Prince of Wales comes under new fire as 35-page manifesto is released on traditional village design of Knockroon 


Rules and regulations are the order of the day for Prince Charles’ newest architectural quest. Knockroon in Ayrshire, Scotland is a new community development planned by The Prince’s Foundation for the Built Environment (PFBE) where each individual element has been deliberately crafted to fall in line with the Prince of Wales’ penchant for the traditional architectural form.

Supported with fluid artist’s impressions of the quintessentially British countryside village is a 35-page manifesto which dictates the ‘permitted’ design elements that will be allowed to future residents of the 770-house community. Under the headings ‘Urban Ingredients’ and ‘Architectural Ingredients’, the PFBE outlines the specific limitations within which the properties will be constructed and by which the future occupants must maintain their homes.

Such points include:
• Hedges shall be uniform colour and species
• Garden gates shall be built from painted timber, painted mild steel or wrought iron.

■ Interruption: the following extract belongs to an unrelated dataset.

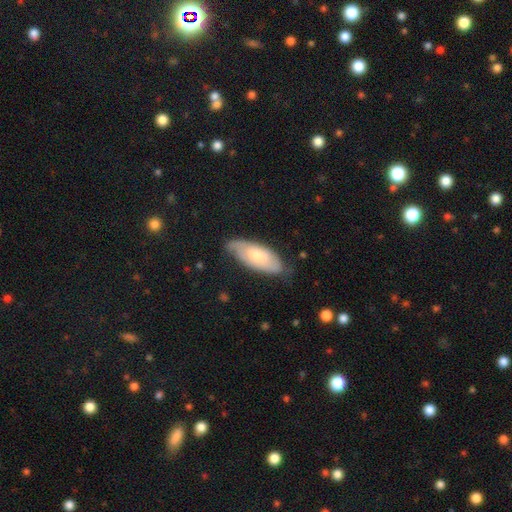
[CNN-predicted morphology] smooth-or-featured: smooth: 49% | featured or disk: 45% | star or artifact: 6%
  merging: none: 69% | minor disturbance: 24% | major disturbance: 5% | merger: 1%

All garden gate designs to be approved by PFBE
• Home names and numbers shall be kept within the front door ‘frame’. Letters shall be a maximum of 8cm high
• Lettering must be externally illuminated
• Maximum area for any single pane of glass shall be 2.0 sq m
• Street furniture shall be used sparingly, to avoid a ‘cluttered’ public realm
• Satellite television and associated services shall be provided via discretely designed and located communal dishes linked to underground distribution cabling

The media has continued to batter the project with taunts of ‘model village’ whilst heritage body the Scottish Civic Trust has been quoted stating: “We do...feel a contemporary interpretation of these traditional forms would be most appropriate, rather than slavishly copying traditional architecture.”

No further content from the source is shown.